The AA said routes to the South West were less busy than on Good Friday, but with some delays on the M4 and M5 near Bristol.
That was made worse by a blaze at a fireworks unit which shut the M4 in both directions.
Meanwhile, the closure of key parts of the West Coast mainline and London Euston routes due to engineering work meant disruption for Manchester City and Liverpool fans converging on the capital for their FA Cup semi-final clash.
Those determined to go abroad are being warned of months of disruption as staff shortages lead to axed flights.
Heathrow enjoyed its busiest bank holiday weekend since 2019 but a spokeswoman said: “Although we’ve been really busy, there are no significant queues.”
The Aviation Recruitment Network claims it could take up to 12 months for some airlines and airports to reach pre-pandemic staffing levels.
At Manchester airport, queues for check-in – managed by individual airlines – snaked back to the car park in Terminal One.

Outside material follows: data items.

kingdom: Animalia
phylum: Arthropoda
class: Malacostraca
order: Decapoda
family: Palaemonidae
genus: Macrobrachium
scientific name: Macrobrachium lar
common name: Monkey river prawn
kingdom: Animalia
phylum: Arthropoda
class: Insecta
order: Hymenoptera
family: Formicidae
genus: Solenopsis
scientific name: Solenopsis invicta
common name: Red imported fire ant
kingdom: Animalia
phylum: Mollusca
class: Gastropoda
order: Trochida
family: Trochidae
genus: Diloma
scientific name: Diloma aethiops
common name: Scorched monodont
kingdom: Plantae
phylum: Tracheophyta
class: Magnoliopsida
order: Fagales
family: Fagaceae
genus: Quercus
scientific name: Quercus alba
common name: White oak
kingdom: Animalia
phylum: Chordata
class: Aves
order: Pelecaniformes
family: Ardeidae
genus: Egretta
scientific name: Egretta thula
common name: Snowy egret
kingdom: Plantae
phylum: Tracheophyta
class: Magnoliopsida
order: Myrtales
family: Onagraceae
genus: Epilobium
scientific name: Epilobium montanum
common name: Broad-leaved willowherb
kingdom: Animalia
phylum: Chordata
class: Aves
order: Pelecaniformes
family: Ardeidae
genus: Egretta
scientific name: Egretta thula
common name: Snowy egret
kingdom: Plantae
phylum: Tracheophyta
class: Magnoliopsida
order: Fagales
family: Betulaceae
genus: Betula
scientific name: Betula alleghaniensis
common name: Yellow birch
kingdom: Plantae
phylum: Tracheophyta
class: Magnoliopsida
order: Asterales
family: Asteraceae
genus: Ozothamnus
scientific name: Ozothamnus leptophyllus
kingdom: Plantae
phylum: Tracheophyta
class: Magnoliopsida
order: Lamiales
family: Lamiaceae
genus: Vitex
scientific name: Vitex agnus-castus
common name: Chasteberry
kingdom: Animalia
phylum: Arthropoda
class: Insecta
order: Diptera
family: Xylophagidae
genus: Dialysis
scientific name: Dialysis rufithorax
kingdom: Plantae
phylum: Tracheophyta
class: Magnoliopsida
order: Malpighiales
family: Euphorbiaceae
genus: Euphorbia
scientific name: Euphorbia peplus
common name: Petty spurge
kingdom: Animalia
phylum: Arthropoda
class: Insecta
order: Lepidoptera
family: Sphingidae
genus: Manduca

An airport spokesman said queuing times at the security gates were no longer than 55 minutes. But the Immigration Services Union said families returning from their breaks face long waits due to Border Force shortages and under-12s being unable to use electronic passport gates
The plight of some sunseekers stuck in bank holiday traffic was heightened by climate change activists gluing themselves to a fuel tanker in central London.
Extinction Rebellion protesters – including Olympic gold medal-winning canoeist Etienne Stott and Olympic sailor Laura Baldwin – climbed up on to a Shell vehicle in Paddington to protest against the use of fossil fuels.
Six people were led away in handcuffs by police as demonstrators said the “highly disruptive” action would end 10 days of protests.
It followed the blocking of four bridges on Friday and earlier protests at insurer, Lloyd’s of London.
There were also reports of fuel shortages after protests at supply sites. But Gordon Balmer, of the Petrol Retailers Association, said: “The majority are unaffected.”